PROTEIN STRUCTURE AND DYNAMICS LABORATORY . Department of Molecular and Cellular Biology

Optical spectroscopic approaches to study protein structure and dynamics

Our general approach is to use fluorescence spectroscopy to provide information on the solution structure, conformational dynamics, and ligand-protein interactions of bacterial toxins. We continue to employ both intrinsic and extrinsic probes for studying protein solution behaviour and ligand interaction. Trp is an excellent intrinsic fluorescence probe for studying the numerous protein events occurring in solution and/or in membranes because the Trp indole ring possesses a large molecular dipole moment and exhibits a pronounced change in its molecular dipole during the transition of the molecule to the singlet excited state.

This enables the study of dipole-dipole and specific interactions between the chromophore and the polar solvent molecules; in fact, large and highly solvent-dependent Stokes' shifts are observed for indoles.

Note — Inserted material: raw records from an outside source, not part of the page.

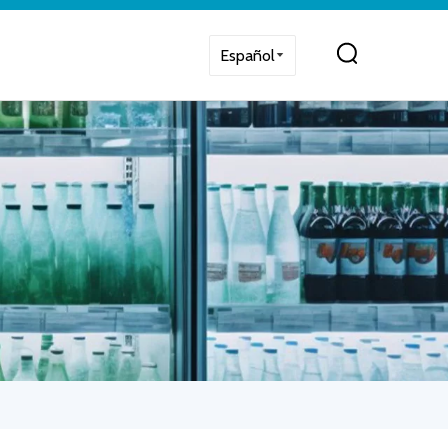
Español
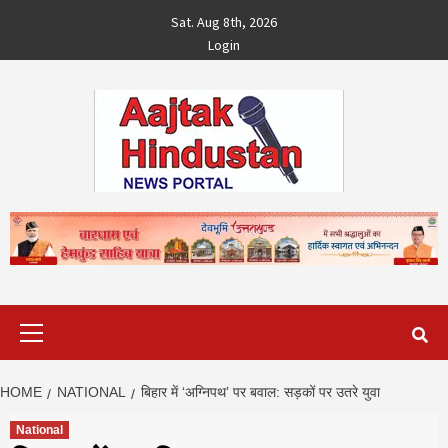
Skip
Sat. Aug 8th, 2026
to
Login
content
Primary
Menu
HOME
NATIONAL
बिहार में ‘अग्निपथ’ पर बवाल: सड़कों पर उतरे युवा
National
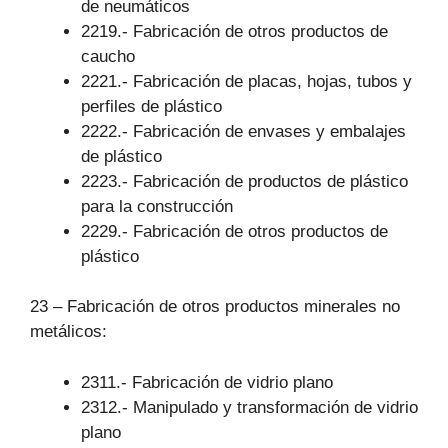
de neumáticos
2219.- Fabricación de otros productos de
caucho
2221.- Fabricación de placas, hojas, tubos y
perfiles de plástico
2222.- Fabricación de envases y embalajes
de plástico
2223.- Fabricación de productos de plástico
para la construcción
2229.- Fabricación de otros productos de
plástico
23 – Fabricación de otros productos minerales no
metálicos:
2311.- Fabricación de vidrio plano
2312.- Manipulado y transformación de vidrio
plano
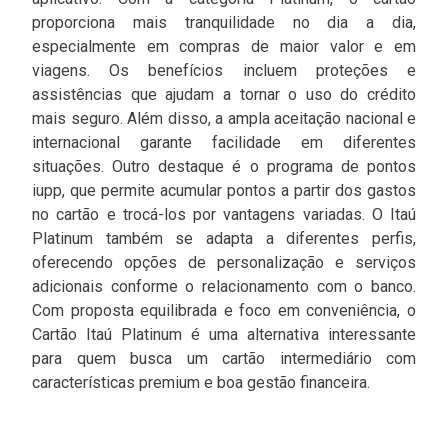
proporciona mais tranquilidade no dia a dia,
especialmente em compras de maior valor e em
viagens. Os benefícios incluem proteções e
assistências que ajudam a tornar o uso do crédito
mais seguro. Além disso, a ampla aceitação nacional e
internacional garante facilidade em diferentes
situações. Outro destaque é o programa de pontos
iupp, que permite acumular pontos a partir dos gastos
no cartão e trocá-los por vantagens variadas. O Itaú
Platinum também se adapta a diferentes perfis,
oferecendo opções de personalização e serviços
adicionais conforme o relacionamento com o banco.
Com proposta equilibrada e foco em conveniência, o
Cartão Itaú Platinum é uma alternativa interessante
para quem busca um cartão intermediário com
características premium e boa gestão financeira.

Hence, a single Trp residue located at a known site within the sequence of a protein provides a useful fluorescent probe of protein-protein and protein-membrane events. We have used Trp fluorescence to study protein folding in a method used to determine site-specific folding events within proteins and to probe specific events occurring upon pH activation of toxins.

Our approach to use fluorescence to study proteins can be divided into the following areas:

  1. Steady state tryptophan fluorescence analysis of protein structure
  2. Stopped-flow analysis of ligand binding and enzyme-substrate interactions
  3. Time-resolved fluorescence of protein-protein and protein-ligand interactions

We have also extensively employed the method of site-directed fluorescence labelling of proteins with extrinsic fluorophores tethered to Cys residues within the primary sequence of the molecule. In order to facilitate this approach we first prepare a Cys-less mutant of our protein of interest by site-directed mutagenesis and then we determine the relative activity of the mutant protein compared with the wild-type. If the mutant activity is comparable to that of the wild-type then we can proceed to make a bank of single Cys mutants of the protein. Each mutant is chemically labelled at the Cys residue with a thiol-specific fluorophore such as monobromobimane (mBBr) or AEDANS. The stoichiometry of the labelling reaction is determined for each mutant-adduct and the fluorescence parameters of the tethered fluorophore are measured and used to correlate the structural and dynamic properties of the protein during its function. We have used this approach to study the membrane topology of the bacteriocin, colicin E1 and to study the nature of the protein-protein complex between toxins that possess mART enzyme activity and their protein substrates.